▶

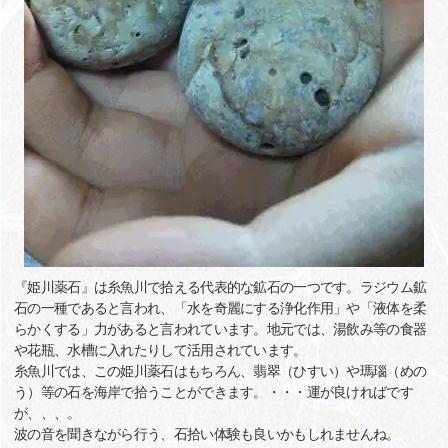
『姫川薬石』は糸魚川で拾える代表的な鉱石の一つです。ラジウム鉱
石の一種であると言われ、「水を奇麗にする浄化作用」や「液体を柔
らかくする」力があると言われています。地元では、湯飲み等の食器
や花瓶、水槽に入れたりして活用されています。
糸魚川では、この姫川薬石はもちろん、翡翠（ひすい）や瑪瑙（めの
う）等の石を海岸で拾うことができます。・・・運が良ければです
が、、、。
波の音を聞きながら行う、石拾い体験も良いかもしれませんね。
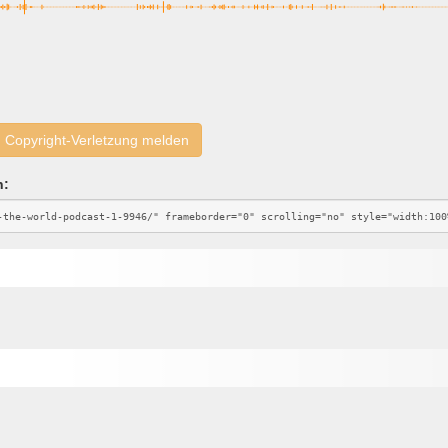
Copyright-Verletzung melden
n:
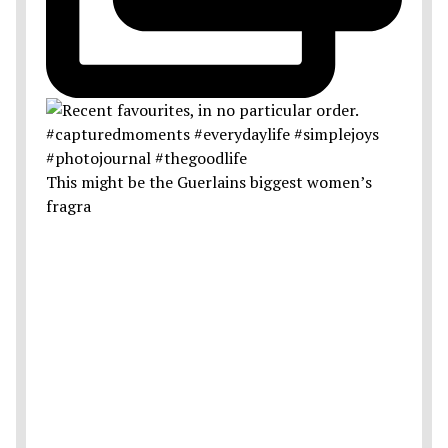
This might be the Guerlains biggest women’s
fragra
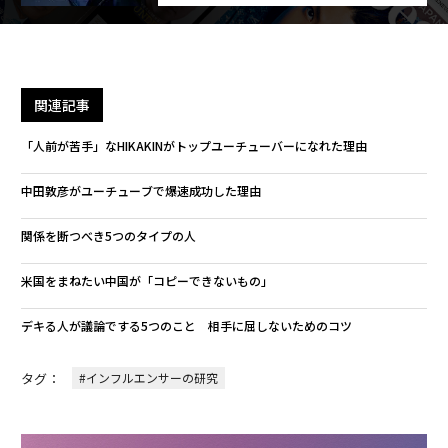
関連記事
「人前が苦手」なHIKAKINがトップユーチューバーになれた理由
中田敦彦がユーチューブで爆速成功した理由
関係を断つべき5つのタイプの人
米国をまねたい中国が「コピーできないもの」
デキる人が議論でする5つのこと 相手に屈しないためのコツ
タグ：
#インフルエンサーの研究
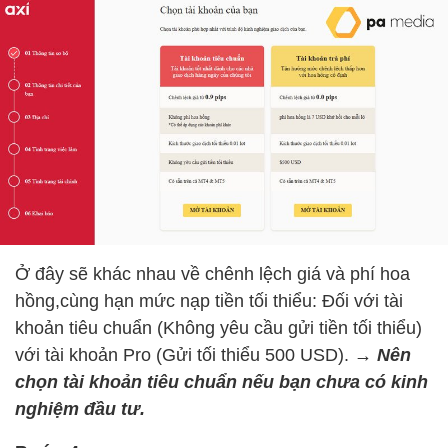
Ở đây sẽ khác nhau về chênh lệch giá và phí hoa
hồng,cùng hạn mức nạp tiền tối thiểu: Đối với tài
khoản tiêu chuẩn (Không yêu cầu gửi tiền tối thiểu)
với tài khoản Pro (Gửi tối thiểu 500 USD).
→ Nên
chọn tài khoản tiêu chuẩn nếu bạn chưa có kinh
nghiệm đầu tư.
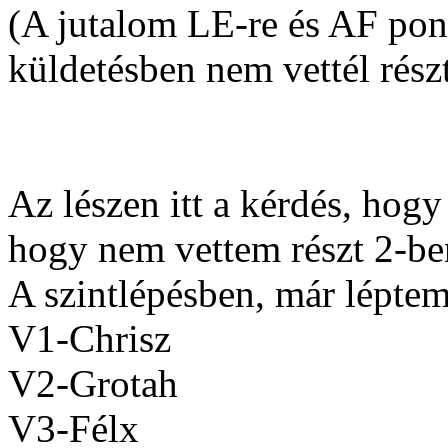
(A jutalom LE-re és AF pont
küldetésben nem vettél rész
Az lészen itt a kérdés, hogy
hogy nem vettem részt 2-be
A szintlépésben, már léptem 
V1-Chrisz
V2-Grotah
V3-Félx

◀
▶

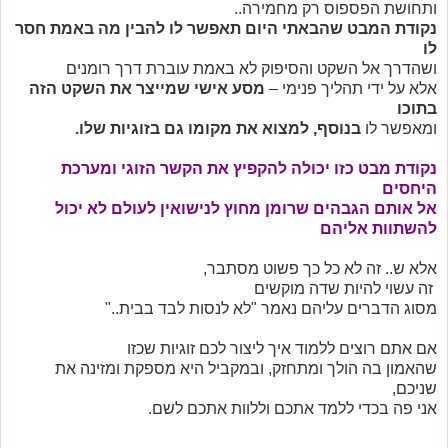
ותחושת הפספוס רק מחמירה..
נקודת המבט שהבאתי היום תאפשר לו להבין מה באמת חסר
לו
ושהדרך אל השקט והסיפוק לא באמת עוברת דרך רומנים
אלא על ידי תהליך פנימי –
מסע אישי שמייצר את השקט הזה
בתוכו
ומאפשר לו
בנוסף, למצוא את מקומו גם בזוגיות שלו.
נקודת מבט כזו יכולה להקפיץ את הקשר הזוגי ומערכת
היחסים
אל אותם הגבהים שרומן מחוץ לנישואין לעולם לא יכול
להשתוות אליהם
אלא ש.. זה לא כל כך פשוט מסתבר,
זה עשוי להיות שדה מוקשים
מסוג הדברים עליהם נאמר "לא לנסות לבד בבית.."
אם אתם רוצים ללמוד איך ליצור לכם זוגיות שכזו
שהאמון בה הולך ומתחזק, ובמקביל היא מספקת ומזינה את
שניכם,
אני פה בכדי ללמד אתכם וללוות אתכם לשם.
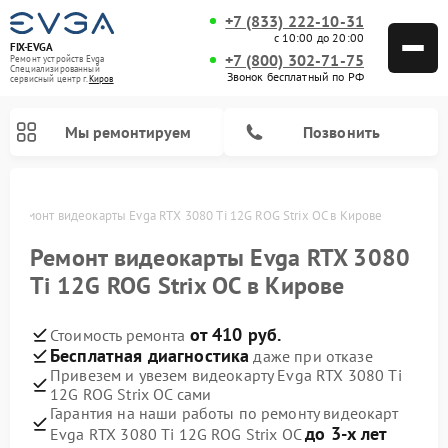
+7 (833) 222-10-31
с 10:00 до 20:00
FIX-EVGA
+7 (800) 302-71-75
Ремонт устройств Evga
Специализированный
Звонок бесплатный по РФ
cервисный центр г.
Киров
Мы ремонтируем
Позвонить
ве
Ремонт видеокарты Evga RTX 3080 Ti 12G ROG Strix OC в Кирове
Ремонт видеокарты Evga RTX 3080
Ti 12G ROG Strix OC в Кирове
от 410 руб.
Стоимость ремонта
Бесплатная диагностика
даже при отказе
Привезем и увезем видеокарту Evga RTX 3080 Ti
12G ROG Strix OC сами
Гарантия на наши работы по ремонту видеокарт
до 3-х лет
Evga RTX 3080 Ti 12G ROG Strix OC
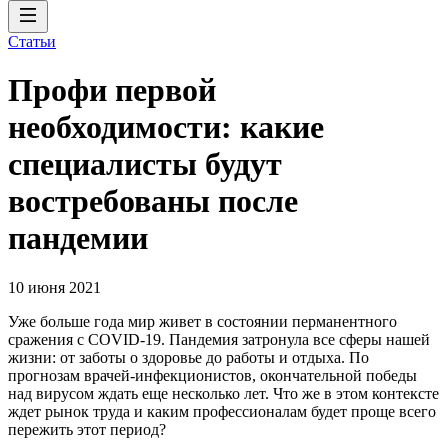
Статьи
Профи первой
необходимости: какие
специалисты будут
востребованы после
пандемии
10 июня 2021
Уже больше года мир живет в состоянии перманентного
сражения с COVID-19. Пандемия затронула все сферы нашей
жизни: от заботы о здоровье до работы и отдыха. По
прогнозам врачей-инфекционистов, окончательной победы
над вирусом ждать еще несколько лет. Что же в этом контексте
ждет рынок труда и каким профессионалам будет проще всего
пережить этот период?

◀

WORK REQUEST ▸ Search the entries above for "באמת". Show every line that has it.

RESULT ▸
נקודת המבט שהבאתי היום תאפשר לו להבין מה באמת חסר
ושהדרך אל השקט והסיפוק לא באמת עוברת דרך רומנים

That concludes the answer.